Virgin knows these seats are outdated. Virgin Atlantic's 787s are an average of only 10 years old, with the first jet joining the fleet in 2014, and even then the herringbone business class was already outdated. They're finally retiring the A330-300s with this configuration by Q1 2028, and the 787's are going to be refitted from 2028 onwards, but it's too little, too late. The aviation community has mocked these seats for years, customers have had complaints for years, and now Thai has delivered the ultimate insult.
Why This Is So Savage
Airlines don't do this. When carriers acquire used aircraft, they either keep the cabin as-is or refurbish it completely. Thai chose a nuclear third option: publicly acknowledge the product isn't good enough for business class.
Another airline acquired your business class seats and concluded they cannot, in good conscience, sell them as business class. That's not criticism - that's complete rejection.

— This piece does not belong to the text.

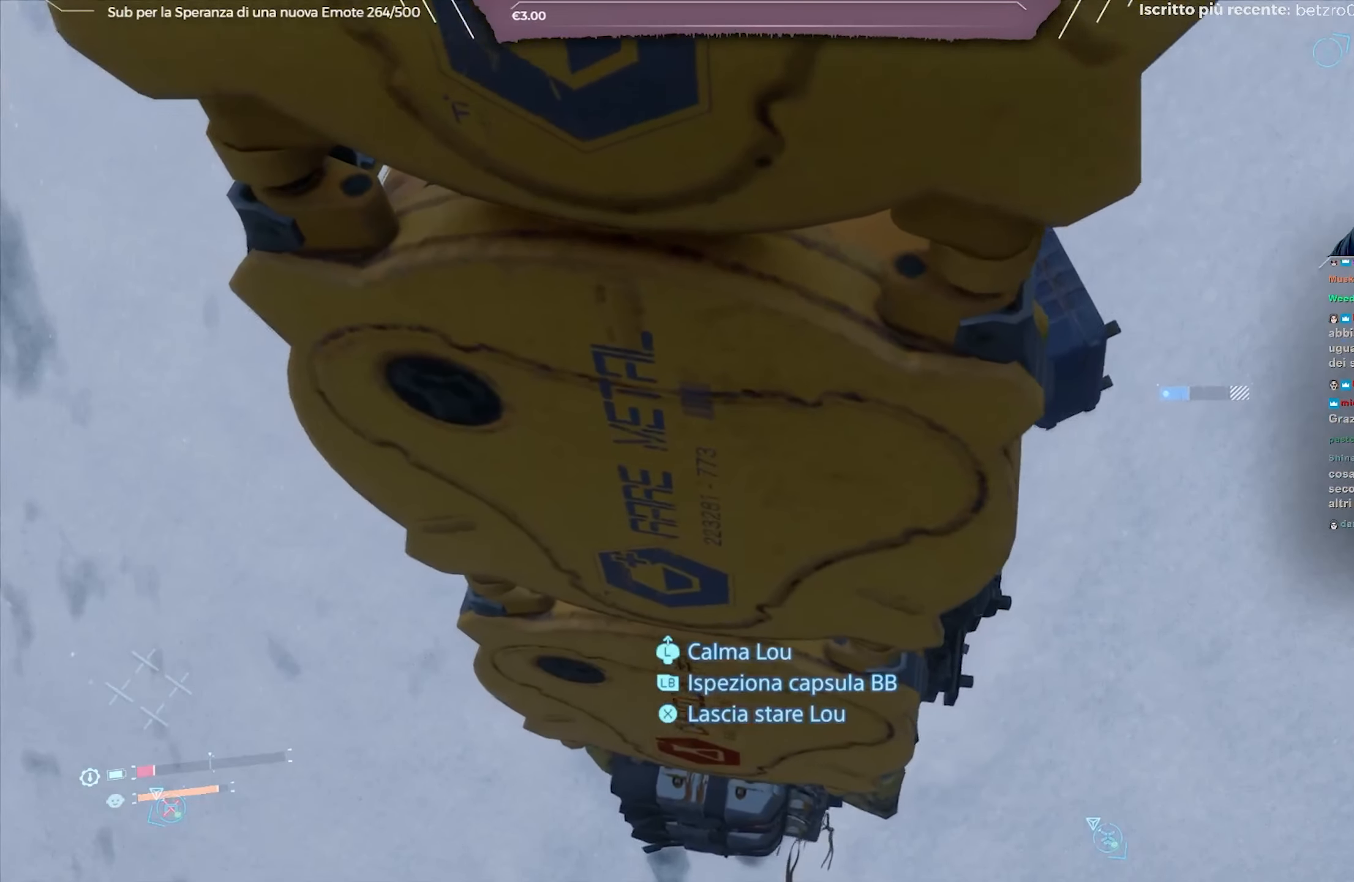
{"buttons": [], "left_stick": "up", "right_stick": "center", "events": [[217, "left_stick", "center"], [383, "left_stick", "up"]]}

For anyone who booked business class on these routes after 26th October, you now technically have Premium Economy Plus. Questions about refunds, lounge access, and compensation remain unanswered.
The Bottom Line
Thai Airways hasn't just criticised Virgin's seats - they've refused to associate them with business class travel. When another airline won't even market your business class as business class, that's not feedback. That's a verdict.
In an age where passengers instantly compare products and share experiences online, you can't slap a "business class" label on 20-year-old seats and hope nobody notices. Virgin's herringbone product might have been acceptable in 2002, but it's laughably outdated in 2025.
Thai's decision is brutal, but it's honest.